* Problem to work on
Copy the records word for word, beginning at the line that contains "Volet RUB (ADVCRUB)" and stopping after the line that contains "6 976 523,00".

[Data shown — start]

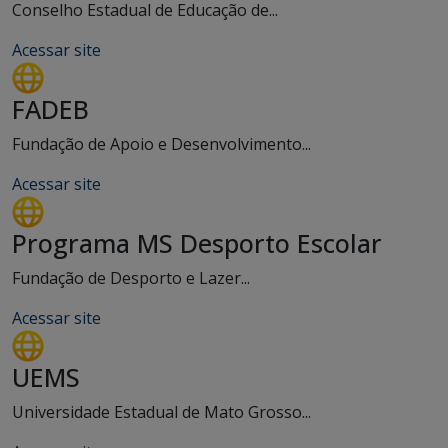
Conselho Estadual de Educação de...
Acessar site
FADEB
Fundação de Apoio e Desenvolvimento...
Acessar site
Programa MS Desporto Escolar
Fundação de Desporto e Lazer...
Acessar site
UEMS
Universidade Estadual de Mato Grosso...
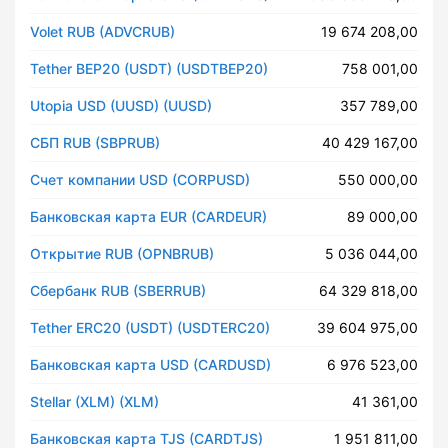
Volet RUB (ADVCRUB)
19 674 208,00
Tether BEP20 (USDT) (USDTBEP20)
758 001,00
Utopia USD (UUSD) (UUSD)
357 789,00
СБП RUB (SBPRUB)
40 429 167,00
Счет компании USD (CORPUSD)
550 000,00
Банковская карта EUR (CARDEUR)
89 000,00
Открытие RUB (OPNBRUB)
5 036 044,00
Сбербанк RUB (SBERRUB)
64 329 818,00
Tether ERC20 (USDT) (USDTERC20)
39 604 975,00
Банковская карта USD (CARDUSD)
6 976 523,00
Stellar (XLM) (XLM)
41 361,00
Банковская карта TJS (CARDTJS)
1 951 811,00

[Data shown — finish]

* Response below
Volet RUB (ADVCRUB)
19 674 208,00
Tether BEP20 (USDT) (USDTBEP20)
758 001,00
Utopia USD (UUSD) (UUSD)
357 789,00
СБП RUB (SBPRUB)
40 429 167,00
Счет компании USD (CORPUSD)
550 000,00
Банковская карта EUR (CARDEUR)
89 000,00
Открытие RUB (OPNBRUB)
5 036 044,00
Сбербанк RUB (SBERRUB)
64 329 818,00
Tether ERC20 (USDT) (USDTERC20)
39 604 975,00
Банковская карта USD (CARDUSD)
6 976 523,00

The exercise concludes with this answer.